I am trying to build an online judge for programming problems (like UVA OJ). When programs are judged, their efficiency (i.e. how fast they can process test inputs) need to be tested. However, in servers, the CPUs are usually very powerful and can run even badly coded programs really fast. Moreover, some programs may get more CPU when the traffic is low, and some programs may get less due to high traffic, which is unfair.
So I was wondering, is there a way to measure program efficiency regardless of which CPU it is running on? Maybe with some CPU cycle calculations or something like that?
Note:
So any Linux or PHP solution would be awesome.

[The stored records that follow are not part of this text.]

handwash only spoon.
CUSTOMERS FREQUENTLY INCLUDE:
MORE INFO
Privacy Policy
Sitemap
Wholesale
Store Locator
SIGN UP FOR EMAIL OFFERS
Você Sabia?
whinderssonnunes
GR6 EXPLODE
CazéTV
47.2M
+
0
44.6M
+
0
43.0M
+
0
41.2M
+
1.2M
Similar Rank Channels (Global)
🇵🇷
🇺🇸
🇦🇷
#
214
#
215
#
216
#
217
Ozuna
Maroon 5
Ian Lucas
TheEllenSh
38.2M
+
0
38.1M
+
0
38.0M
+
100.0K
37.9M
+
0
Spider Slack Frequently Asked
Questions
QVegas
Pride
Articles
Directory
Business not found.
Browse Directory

Environment: As I understand your problem, you want to measure the performance of a program written by a test taker, and then you want to be able to compare that performance against either a reference or against other test taker programs. These programs will run on possibly different web servers. The test taker will access the testing program through a browser. The test takers will be distributed over some network (local to a lab? To a campus? To the world?). The test input is from a file. The expected runtime of the programs is <5 secs, with a median of 1 sec.
Metric: CPU time will not help you because it means different things depending upon the hardware. For example, let’s say you are comparing the performance of the same CPU bound program on a Haswell generation Intel Xeon server, vs on a first generation Pentium. The execution of the same program is equally efficient but the one running on the Pentium has a much larger CPU time due to the hardware it is running on. Even if you got down to cycles (see PAPI), you’d have the same issue. The key is that you need to compare the performance of the programs (runtime) against some standard reference.

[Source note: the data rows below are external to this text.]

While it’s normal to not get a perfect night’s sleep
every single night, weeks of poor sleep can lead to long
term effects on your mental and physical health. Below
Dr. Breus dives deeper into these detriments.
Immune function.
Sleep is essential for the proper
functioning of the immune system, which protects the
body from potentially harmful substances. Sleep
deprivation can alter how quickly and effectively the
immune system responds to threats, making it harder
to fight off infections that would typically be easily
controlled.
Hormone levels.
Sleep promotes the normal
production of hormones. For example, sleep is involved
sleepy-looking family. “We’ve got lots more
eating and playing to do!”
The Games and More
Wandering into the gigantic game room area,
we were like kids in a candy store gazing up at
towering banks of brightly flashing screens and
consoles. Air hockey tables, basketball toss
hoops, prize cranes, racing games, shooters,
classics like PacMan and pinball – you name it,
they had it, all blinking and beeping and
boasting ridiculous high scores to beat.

Solution: This is a possible solution. It is theoretically possible but may not be practical given web technology and limits. You create a standard reference program (std_pgm), and then run it simultaneously with the test taker’s program (tt_pgm). The key is ‘simultaneously’. You want both tt_pgm and your std_pgm to execute in the same environment (processor, OS, load, etc). Then you can compare relative performance in different environments.
Other issues: (a) You need to insure that the programs execute simultaneously with the same background processes. They don’t necessarily have to run on the same core as long as the cores are equally loaded. (b) Try to minimize process setup time and file I/O times compared to the execution time of the programs. (c) Run the programs multiple times, ideally under the same single process. This serves two purposes: it is easier to compare tt_pgm and std_pgm, and it gives you a metric as to whether the execution environment of tt_pgm and std_pgm are the same. (If the performance of the tt_pgm compared to std_pgm varies significantly, it means something is happening in the background to one and not the other.)
I won’t guarantee this will work, but it seems reasonable to me.